SOURCE DATA:
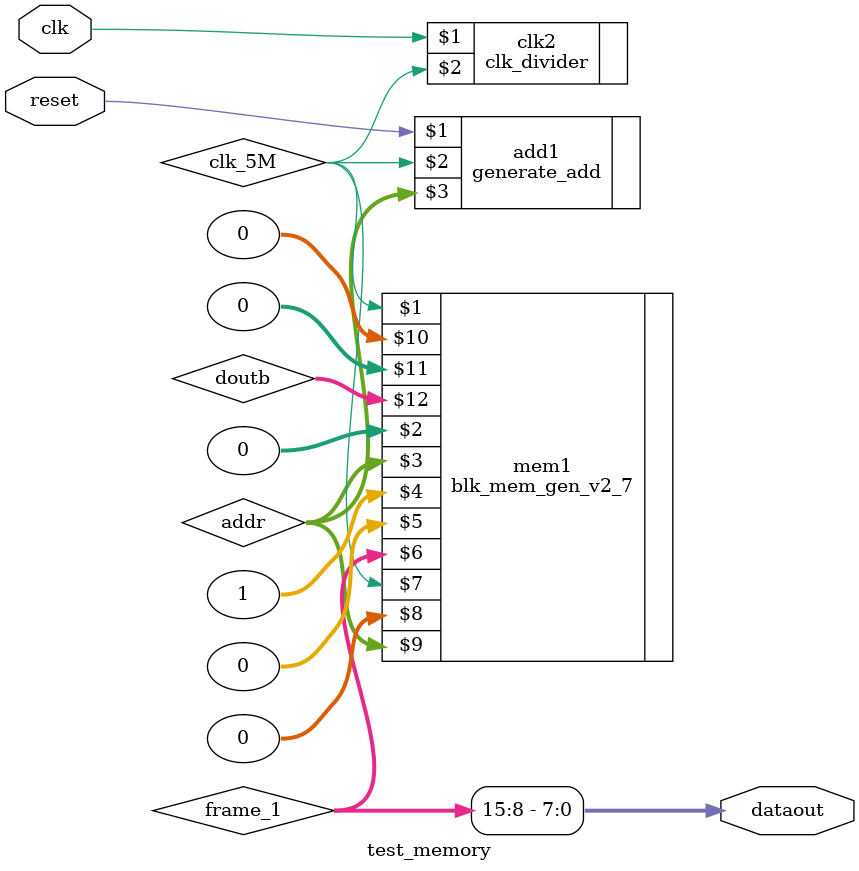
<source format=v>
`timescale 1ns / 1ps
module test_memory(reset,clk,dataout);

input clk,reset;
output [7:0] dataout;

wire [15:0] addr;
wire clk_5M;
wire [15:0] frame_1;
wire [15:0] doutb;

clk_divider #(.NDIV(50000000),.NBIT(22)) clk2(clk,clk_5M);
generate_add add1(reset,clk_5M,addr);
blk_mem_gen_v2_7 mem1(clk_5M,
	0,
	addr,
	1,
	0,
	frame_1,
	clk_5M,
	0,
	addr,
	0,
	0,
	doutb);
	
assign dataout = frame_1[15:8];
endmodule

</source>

AIM OF THE TASK:
Find the lines above that contain "wire" and give their count, with nothing added.

EXERCISE ANSWER:
4